While it's not being studied right now for other sources of infection...the spectrum of bacteria includes some really impressive medications, including [methicillin-resistant Staphylococcus aureus], Streptococcus, [Moraxella] catarrhalis, and Clostridium perfringens...so, I would not be surprised if they get approved for UTIs [and] if the manufacturer doesn't then try to pursue or evaluate it in the management of other types of infections, like skin and soft tissue infections, and pneumonia. And a really interesting coverage—Yersinia pestis, the [Bubonic plague], which I don't see here in Alabama, but they have a few patients out west that have it every year—and then tuberculosis, which I do see here in Alabama. So, I think that that...we're seeing a lot more resistance in tuberculosis.

And then there's other pathogens, which depending on where you practice, you may not be as familiar with, but there's one called Stenotrophomonas, which I call it a "bully" because it really impacts patients who have been sick for a long time or who are immunocompromised. And again, we don't have a lot of options available for [that] and very few oral options...it would not be surprising to me if they started to evaluate to see if this drug could be used in more places than just for a UTI.
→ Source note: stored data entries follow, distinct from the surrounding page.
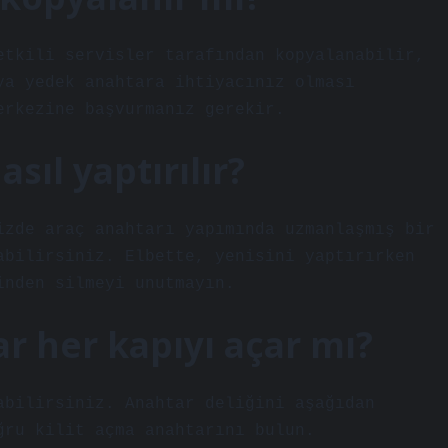
etkili servisler tarafından kopyalanabilir,
ya yedek anahtara ihtiyacınız olması
erkezine başvurmanız gerekir.
sıl yaptırılır?
izde araç anahtarı yapımında uzmanlaşmış bir
abilirsiniz. Elbette, yenisini yaptırırken
inden silmeyi unutmayın.
 her kapıyı açar mı?
abilirsiniz. Anahtar deliğini aşağıdan
ğru kilit açma anahtarını bulun.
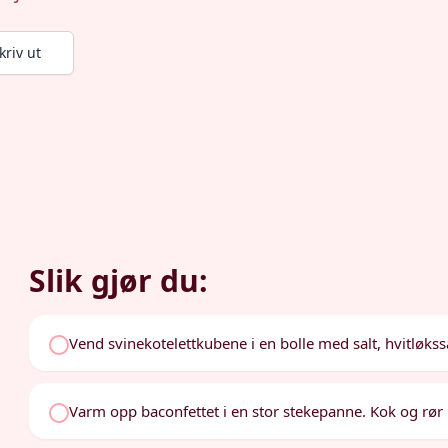
kriv ut
Slik gjør du:
Vend svinekotelettkubene i en bolle med salt, hvitløkssalt
Varm opp baconfettet i en stor stekepanne. Kok og rør i 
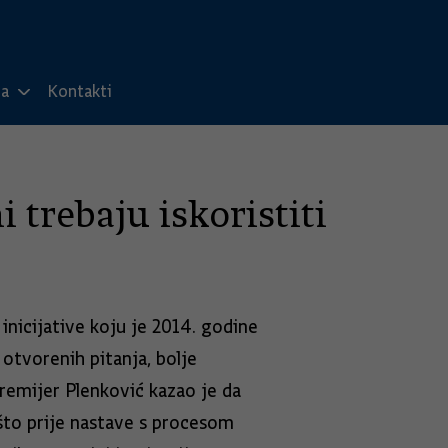
ma
Kontakti
trebaju iskoristiti
inicijative koju je 2014. godine
otvorenih pitanja, bolje
remijer Plenković kazao je da
 što prije nastave s procesom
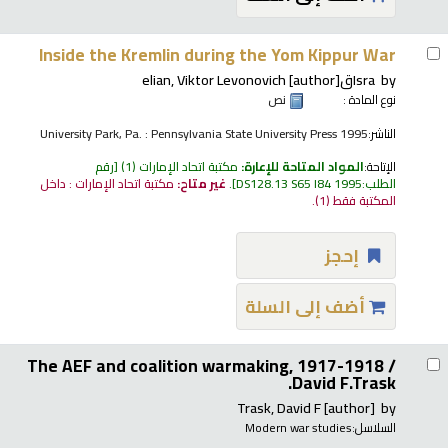
Inside the Kremlin during the Yom Kippur War
by
Israقelian, Viktor Levonovich
[author]
نوع المادة :
نص
الناشر:
University Park, Pa. : Pennsylvania State University Press 1995
الإتاحة:
المواد المتاحة للإعارة:
مكتبة اتحاد الإمارات
(1)
رقم
الطلب:
DS128.13 S65 I84 1995
.
غير متاح:
مكتبة اتحاد الإمارات : داخل
المكتبة فقط
(1).
إحجز
أضف إلى السلة
The AEF and coalition warmaking, 1917-1918 /
David F.Trask.
Trask, David F
[author]
by
السلاسل:
Modern war studies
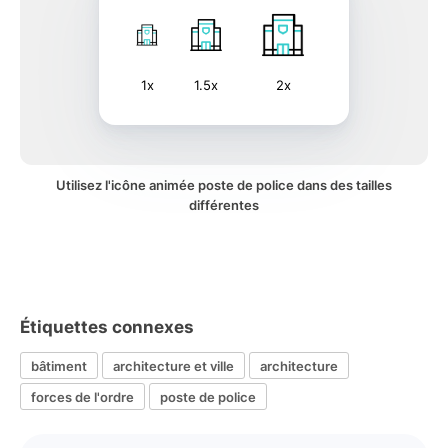
1x
1.5x
2x
Utilisez l'icône animée poste de police dans des tailles
différentes
Étiquettes connexes
bâtiment
architecture et ville
architecture
forces de l'ordre
poste de police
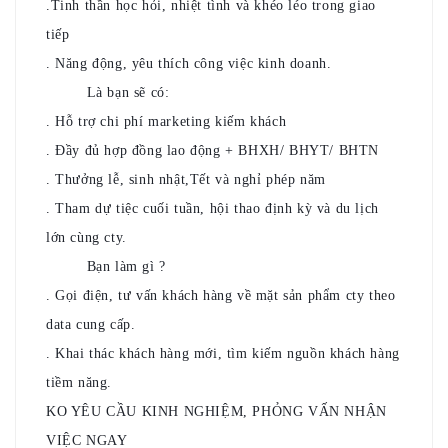
.Tinh thần học hỏi, nhiệt tình và khéo léo trong giao
tiếp
. Năng động, yêu thích công việc kinh doanh.
Là bạn sẽ có:
✌️
✌️
. Hỗ trợ chi phí marketing kiếm khách
. Đầy đủ hợp đồng lao động + BHXH/ BHYT/ BHTN
. Thưởng lễ, sinh nhật,Tết và nghỉ phép năm
. Tham dự tiệc cuối tuần, hội thao định kỳ và du lịch
lớn cùng cty.
Bạn làm gì ?
🤟
🤟
. Gọi điện, tư vấn khách hàng về mặt sản phẩm cty theo
data cung cấp.
. Khai thác khách hàng mới, tìm kiếm nguồn khách hàng
tiềm năng.
KO YÊU CẦU KINH NGHIỆM, PHỎNG VẤN NHẬN
VIỆC NGAY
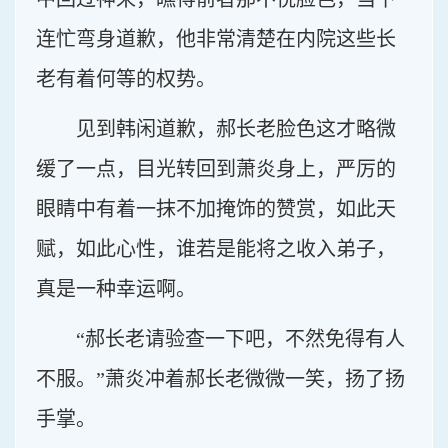
连忙弯身道歉，他非常清楚在内院这些长
老有着何等的权势。
见到韩闲道歉，郝长老脸色这才略微
缓了一点，目光转回到萧炎身上，严厉的
眼睛中有着一抹不加掩饰的赞赏，如此天
赋，如此心性，谁若是能将之收入弟子，
真是一种幸运啊。
“郝长老请验查一下吧，不然免得有人
不服。”萧炎冲着郝长老微微一笑，扬了扬
手掌。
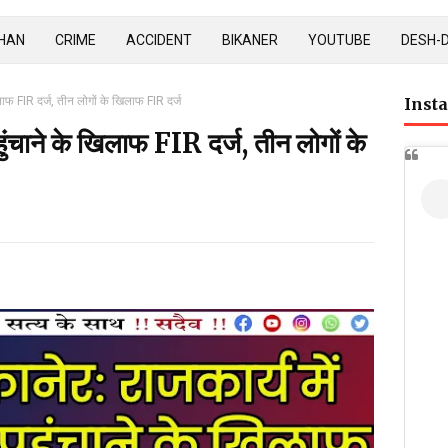
HAN
CRIME
ACCIDENT
BIKANER
YOUTUBE
DESH-
खिलाफ FIR दर्ज, तीन लोगों के खिलाफ FIR दर्ज
Inst
पहुंचाने के खिलाफ FIR दर्ज, तीन लोगों के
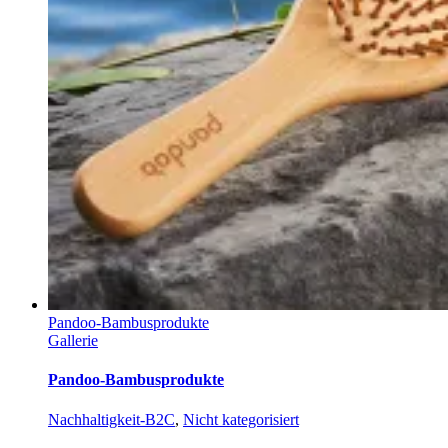
Pandoo-Bambusprodukte
Gallerie
Pandoo-Bambusprodukte
Nachhaltigkeit-B2C
,
Nicht kategorisiert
One of the things we don't know, and I think that this is equally important...we know [gepotidacin has] been studied in cystitis, [but] we don't know how it will work for pyelonephritis (pyelo), which is a more severe form of UTI. And we as pharmacists and clinicians need to remember when we're treating infections, it's not just about pathogen coverage, but tissue penetration. And that's not to say it won't work for pyelo, we just don't know. There's been nonhuman studies that suggest it might be effective for pyelo, but I think until we know that for sure in humans, we need to reserve its use there. I don't think that we need to broadly use it for any type of UTI.